* Stated goal 1 *
In the text on home improvement loans, why does a personal loan used for a renovation not expose you to foreclosure? Answer in one to three sentences.

[BEGIN Text segment]

A home improvement loan calculator can also help you gauge if you can afford to finance your project or if you need to cut costs before moving forward. 

What is a Home Improvement Loan?

A home improvement loan is a term that describes a debt product used to fund additions, renovations, or other home improvements. 

It’s not a specific type of loan, though. There are several types of loans, both secured and unsecured, marketed as or used for home improvement loans. 

Home Renovation Loans

Learn how the RenoFi ReFi cash-out refinance home renovation loan allows you access up to 80% of your home’s projected value after renovation.

How Does a Home Improvement Loan Work?

Secured debt products often used for home improvements include home equity loans and home equity lines of credit (HELOCs), and cash-out refinance loans. Your home acts as collateral to secure the loan, and the lender could foreclose if you fall behind on loan payments. 

Unsecured debt products commonly used to fund home renovations include personal loans and credit cards. You can get approved for a personal loan without putting up your home as collateral so that you won’t be at risk for foreclosure. If you use a credit card and default on the payments, you could sustain credit damage and face collection activity, but the lender won’t have rights to your property. 

How to Finance Your Home Improvement Project

Below is a detailed breakdown of the options available to finance your home improvement project. 

Home Equity Loans

A home equity loan is a second mortgage. It allows you to borrow 75 to 80 percent of your equity (current value minus what you owe) and is paid out in a single installment. The interest rate is fixed, and most lenders offer a repayment period of five to 30 years. 

Assume you paid $210,000 for your home and currently owe $150,000. If market conditions have recently improved, skyrocketing your home’s value to $300,000, you now have $150,000 in equity. You can potentially borrow up to $120,000 with a home equity loan. 

If you don’t have a ton of equity, consider a home equity loan from RenoFi to possibly access up to 90 percent of our home’s projected value after renovations are completed.

Home Renovation Loans

Learn how the RenoFi ReFi cash-out refinance home renovation loan allows you access up to 80% of your home’s projected value after renovation.

Home Equity Lines of Credit (HELOCs)

A HELOC allows you to borrow against the equity you currently have in your home. If approved, you will have access to a line of credit up to the approved amount for 10 years. This period is known as the draw period, and you’re free to withdraw up to the amount you need, up to the credit limit, until it ends. You will then enter a 20-year repayment period where you’ll make principal and interest payments. 

Interest rates on traditional HELOCs are generally variable, and the payments you make during the draw period will mainly include interest. You will also be limited to 80 percent of the equity in your home, minus what you still owe on your mortgage. 

If you need a larger amount to fund your renovation, consider a HELOC from RenoFi. You may be eligible for a loan of up to 90 percent of your home’s projected after-renovation value from one of the credit unions in their network of lenders. 

Cash-Out Refinancing

A cash-out refinance allows you to refinance your home while pulling out the equity in cash. When you apply, the lender will calculate the equity you have in your home by subtracting your home’s value from the amount you owe. This figure is then multiplied by 80 or 85 percent (or higher if the lender permits) to determine your loan amount. 

At closing, you receive the loan amount in cash. And when payments resume, you pay on the new loan (that includes the original loan balance and the amount you cash out) for 15 or 30 years, depending on the term.

[END Text segment]
[BEGIN Records supplied]

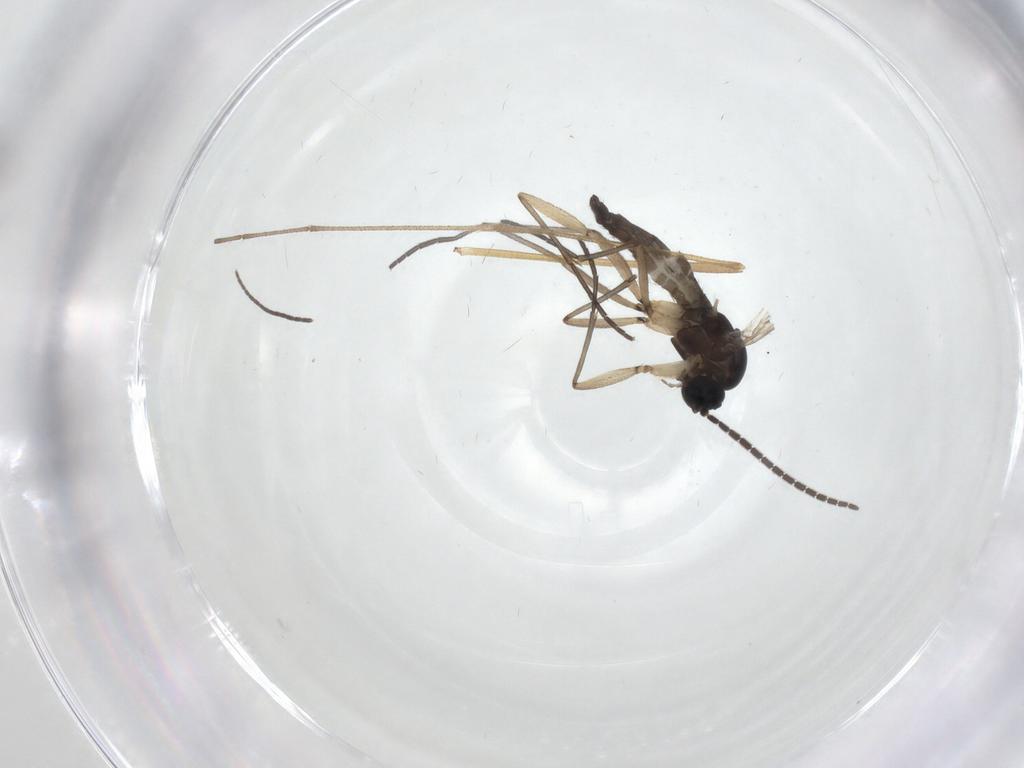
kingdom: Animalia
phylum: Arthropoda
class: Insecta
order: Diptera
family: Sciaridae
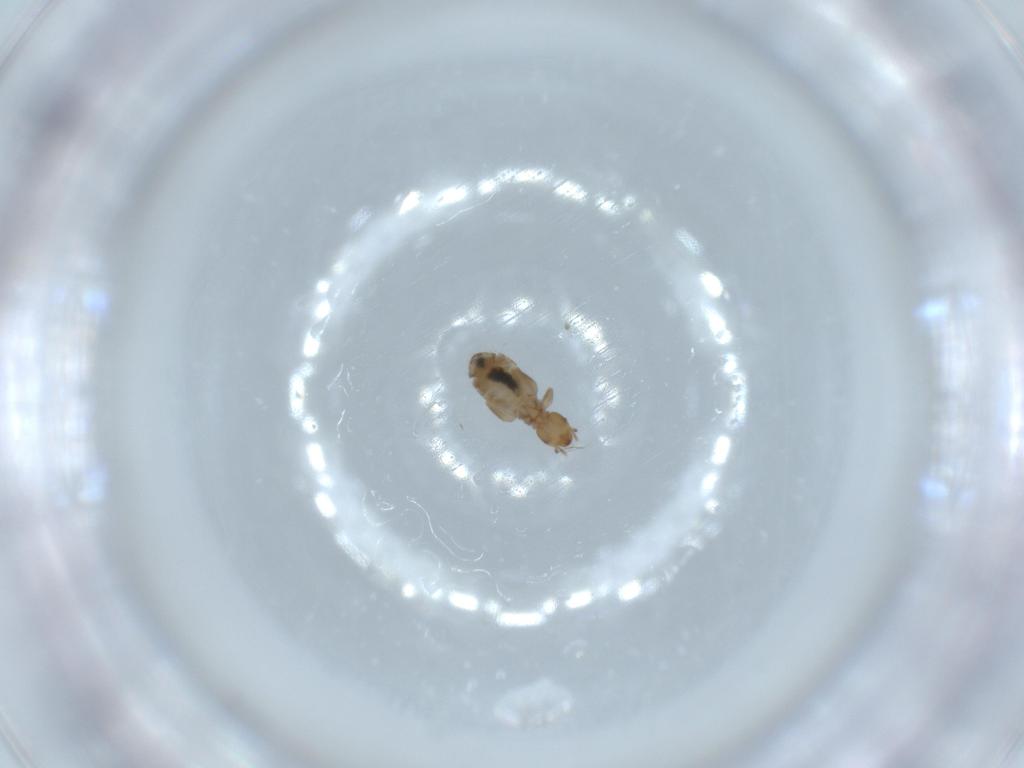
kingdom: Animalia
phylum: Arthropoda
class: Insecta
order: Psocodea
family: Liposcelididae
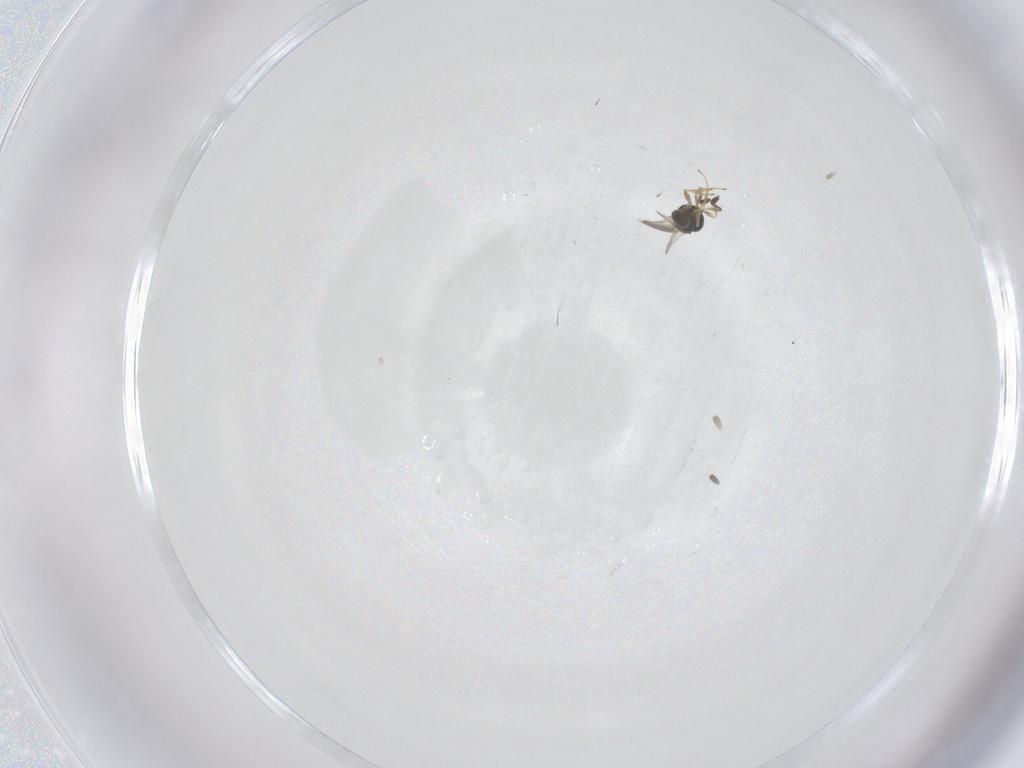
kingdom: Animalia
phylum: Arthropoda
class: Insecta
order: Hymenoptera
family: Scelionidae
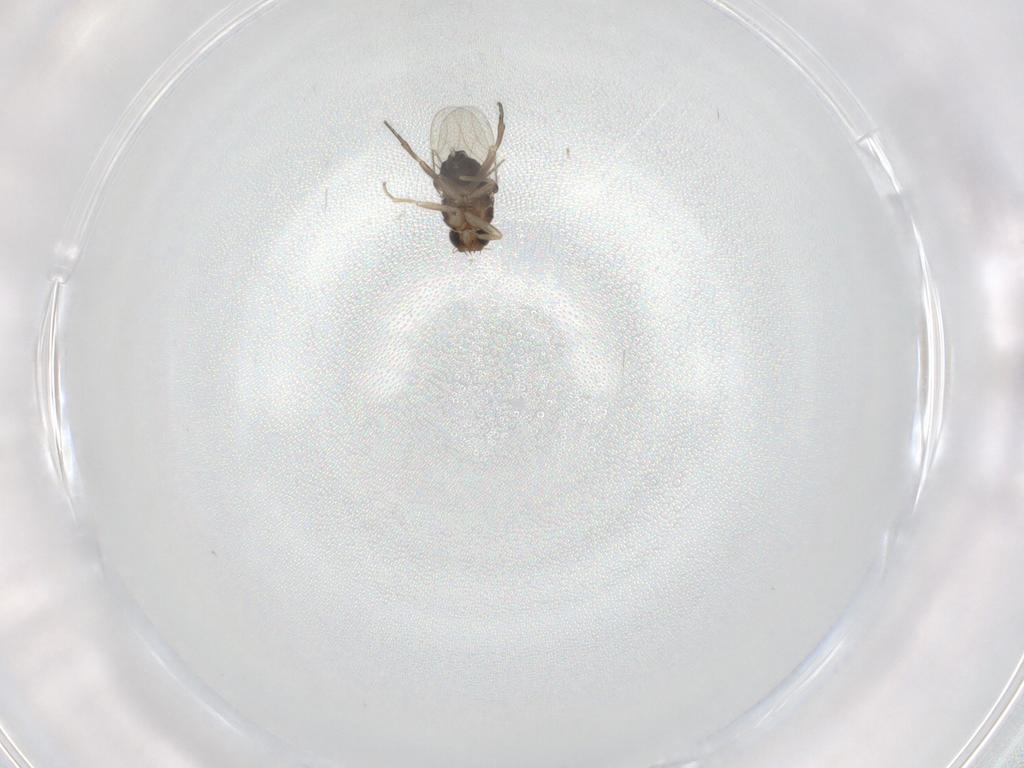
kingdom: Animalia
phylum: Arthropoda
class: Insecta
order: Diptera
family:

[END Records supplied]

* Stated goal 2 *
Give the classification lines of all four entries above, from kingdom to family, as a numbered list with no blank lines. Leave the pictures out of the answer.

* Correct answer 1 *
A personal loan is an unsecured product, so you can get approved for it without putting up your home as collateral. Since your home isn't pledged, you won't be at risk for foreclosure.

* Correct answer 2 *
1. kingdom: Animalia
2. phylum: Arthropoda
3. class: Insecta
4. order: Diptera
5. family: Sciaridae
6. kingdom: Animalia
7. phylum: Arthropoda
8. class: Insecta
9. order: Psocodea
10. family: Liposcelididae
11. kingdom: Animalia
12. phylum: Arthropoda
13. class: Insecta
14. order: Hymenoptera
15. family: Scelionidae
16. kingdom: Animalia
17. phylum: Arthropoda
18. class: Insecta
19. order: Diptera
20. family:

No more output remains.